- Born: New York City, New York, U.S.
- Occupation: Singer-songwriter
- Years active: 2011–present

= Manting Chan =

American singer-songwriter

Manting Chan (陳文婷;) is a Hong Kong-American singer and songwriter. Since her debut EP album Musical Journey was released in July 2011 by Sony Music Hong Kong, Manting has been called the "musical theater princess" by the Hong Kong media because of her sweet-heavenly voice and her love for musical theater.

== Early life ==
Manting was born in New York City, New York, and raised on Long Island. Her father is Chinese-Indonesian and her mother, from Fuzhou, Fujian, China. As a young child, Manting had her sights on what she wanted to become. It was either to be the first Asian-woman President of the United States or a singer. The event that changed her life was when Disney released Aladdin. It was the renowned song "A Whole New World" that made her choose the latter. She would sing the song and watch the movie every day for the entire school year. Manting entered the Metropolitan Opera Children's Choir at the age of 10 and was chosen by then music director, Elena Doria, to be one of the children singing in Puccini's La Boheme and later Khovanshchina, a Russian opera. It was then, Manting realized that she belonged to the stage.

== Career beginnings ==
Manting released her maiden EP album in July 2011 where she wrote music and lyrics to her song "A Boy". She also wrote the lyrics to the song "Our Time is Now" and "Feelings on Fire", which was featured in Barbara Wong's movie the Break Up Club (Fiona Sit and Jaycee Chan). C Kwan from 農夫 aka FAMA wrote "One Way Ticket" for Manting, which depicts her own story - buying a one way ticket to Hong Kong and creating a life there.

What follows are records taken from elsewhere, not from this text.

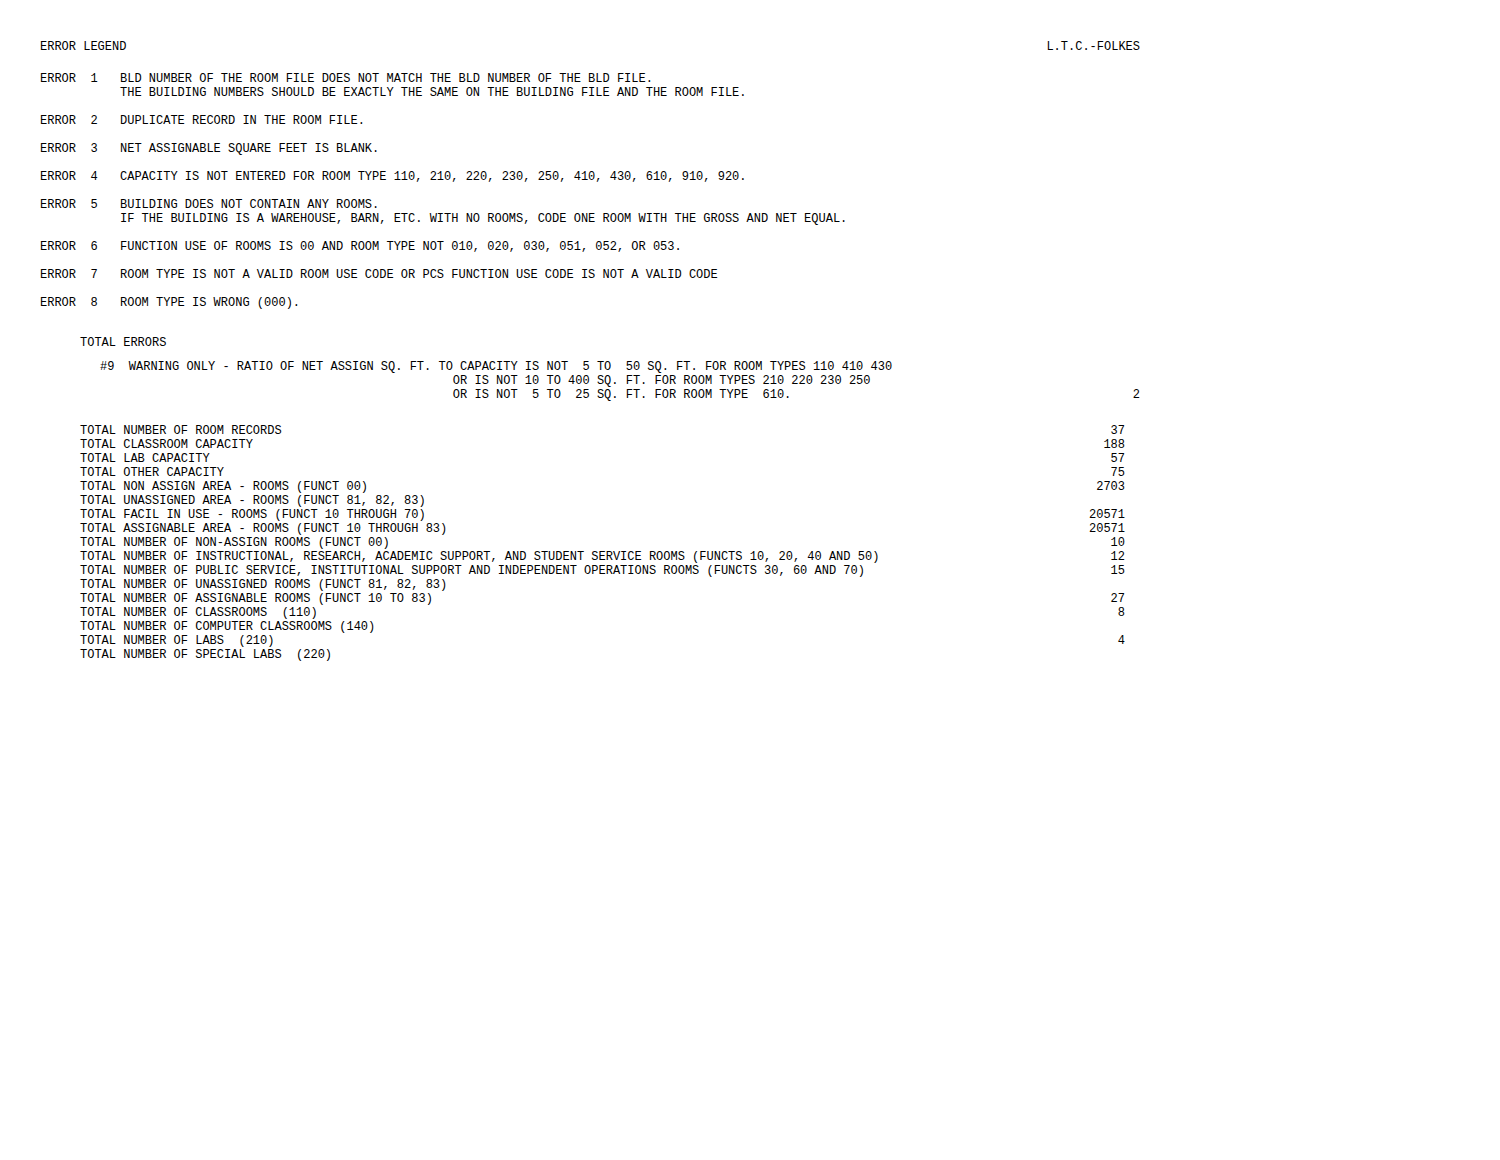ERROR LEGEND L.T.C.-FOLKES
ERROR 1 BLD NUMBER OF THE ROOM FILE DOES NOT MATCH THE BLD NUMBER OF THE BLD FILE.
THE BUILDING NUMBERS SHOULD BE EXACTLY THE SAME ON THE BUILDING FILE AND THE ROOM FILE.
ERROR 2 DUPLICATE RECORD IN THE ROOM FILE.
ERROR 3 NET ASSIGNABLE SQUARE FEET IS BLANK.
ERROR 4 CAPACITY IS NOT ENTERED FOR ROOM TYPE 110, 210, 220, 230, 250, 410, 430, 610, 910, 920.
ERROR 5 BUILDING DOES NOT CONTAIN ANY ROOMS.
IF THE BUILDING IS A WAREHOUSE, BARN, ETC. WITH NO ROOMS, CODE ONE ROOM WITH THE GROSS AND NET EQUAL.
ERROR 6 FUNCTION USE OF ROOMS IS 00 AND ROOM TYPE NOT 010, 020, 030, 051, 052, OR 053.
ERROR 7 ROOM TYPE IS NOT A VALID ROOM USE CODE OR PCS FUNCTION USE CODE IS NOT A VALID CODE
ERROR 8 ROOM TYPE IS WRONG (000).
TOTAL ERRORS
#9 WARNING ONLY - RATIO OF NET ASSIGN SQ. FT. TO CAPACITY IS NOT 5 TO 50 SQ. FT. FOR ROOM TYPES 110 410 430
OR IS NOT 10 TO 400 SQ. FT. FOR ROOM TYPES 210 220 230 250
OR IS NOT 5 TO 25 SQ. FT. FOR ROOM TYPE 610. 2
| TOTAL NUMBER OF ROOM RECORDS | 37 |
| TOTAL CLASSROOM CAPACITY | 188 |
| TOTAL LAB CAPACITY | 57 |
| TOTAL OTHER CAPACITY | 75 |
| TOTAL NON ASSIGN AREA - ROOMS (FUNCT 00) | 2703 |
| TOTAL UNASSIGNED AREA - ROOMS (FUNCT 81, 82, 83) | |
| TOTAL FACIL IN USE - ROOMS (FUNCT 10 THROUGH 70) | 20571 |
| TOTAL ASSIGNABLE AREA - ROOMS (FUNCT 10 THROUGH 83) | 20571 |
| TOTAL NUMBER OF NON-ASSIGN ROOMS (FUNCT 00) | 10 |
| TOTAL NUMBER OF INSTRUCTIONAL, RESEARCH, ACADEMIC SUPPORT, AND STUDENT SERVICE ROOMS (FUNCTS 10, 20, 40 AND 50) | 12 |
| TOTAL NUMBER OF PUBLIC SERVICE, INSTITUTIONAL SUPPORT AND INDEPENDENT OPERATIONS ROOMS (FUNCTS 30, 60 AND 70) | 15 |
| TOTAL NUMBER OF UNASSIGNED ROOMS (FUNCT 81, 82, 83) | |
| TOTAL NUMBER OF ASSIGNABLE ROOMS (FUNCT 10 TO 83) | 27 |
| TOTAL NUMBER OF CLASSROOMS (110) | 8 |
| TOTAL NUMBER OF COMPUTER CLASSROOMS (140) | |
| TOTAL NUMBER OF LABS (210) | 4 |
| TOTAL NUMBER OF SPECIAL LABS (220) | |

Hanjin Tan 陳奐仁 helped with the music for "Good to be a Girl".

== Music Influences ==
Manting's main influences are Celine Dion, Teresa Teng 鄧麗君, and Luther Vandross. Musical Theater and Disney are her favorite genres, however, she is also very fond of Classical, AsianPop, Celtic, and Fado. She is able to sing in multiple languages including Cantonese, Mandarin, Japanese, Italian, Spanish, and English.